EXCERPTED PASSAGE —
Luke Rockhold won a UFC middleweight title with some of the best offensive jiu-jitsu in MMA history. He won a blue belt silver medal at Pan Ams and a purple belt gold at Worlds before he ever stepped in the cage. He competed at the Craig Jones Invitational.

So naturally, he went on the JAXXON Podcast last week and declared that none of modern BJJ works in MMA.

"None of the new jiu-jitsu works in MMA," Rockhold told co-hosts Frank Shamrock, Andre Fili, and Khalil Rountree. "None of that butterfly stuff. Stop trying to do X guards and butterfly guards and butt scoots. Fck off with that sht. None of it works."

All of it. Useless. Every position developed in the last decade. According to the man who built his career on a submission game.

Fili wasn't having it. He pointed out that Alexander Volkanovski has been using Craig Jones's anti-Dagestani wrestling system — the cross-butterfly hooks, the frame sequences, the entire "Anti-Wrestling Equation" that Jones developed and Volk drilled extensively before fighting Islam Makhachev.

"If none of it works," Fili asked, "then what did Volk use to get up when Islam took him down?"

ACTIONS TO TAKE —
#1 Decide whether each statement agrees with the Rockhold article, answering yes or no and quoting the words of the article that settle it: (a) Rockhold won a purple belt gold at Worlds before fighting in the cage; (b) Rockhold made his remarks on the JAXXON Podcast; (c) Fili agreed with Rockhold's claim.
#2 Render this sentence from the Rockhold article in Spanish: "He won a blue belt silver medal at Pan Ams and a purple belt gold at Worlds before he ever stepped in the cage."
Base every answer on the Rockhold article alone.

Collection entries
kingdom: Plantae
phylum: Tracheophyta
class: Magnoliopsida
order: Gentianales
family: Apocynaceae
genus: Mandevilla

ANSWERS TO THE PROBLEMS —
#1
(a) Yes: "a purple belt gold at Worlds before he ever stepped in the cage"
(b) Yes: "he went on the JAXXON Podcast last week"
(c) No: "Fili wasn't having it."

#2 Ganó una medalla de plata como cinturón azul en el Panamericano y un oro como cinturón morado en el Mundial antes de haber pisado siquiera la jaula.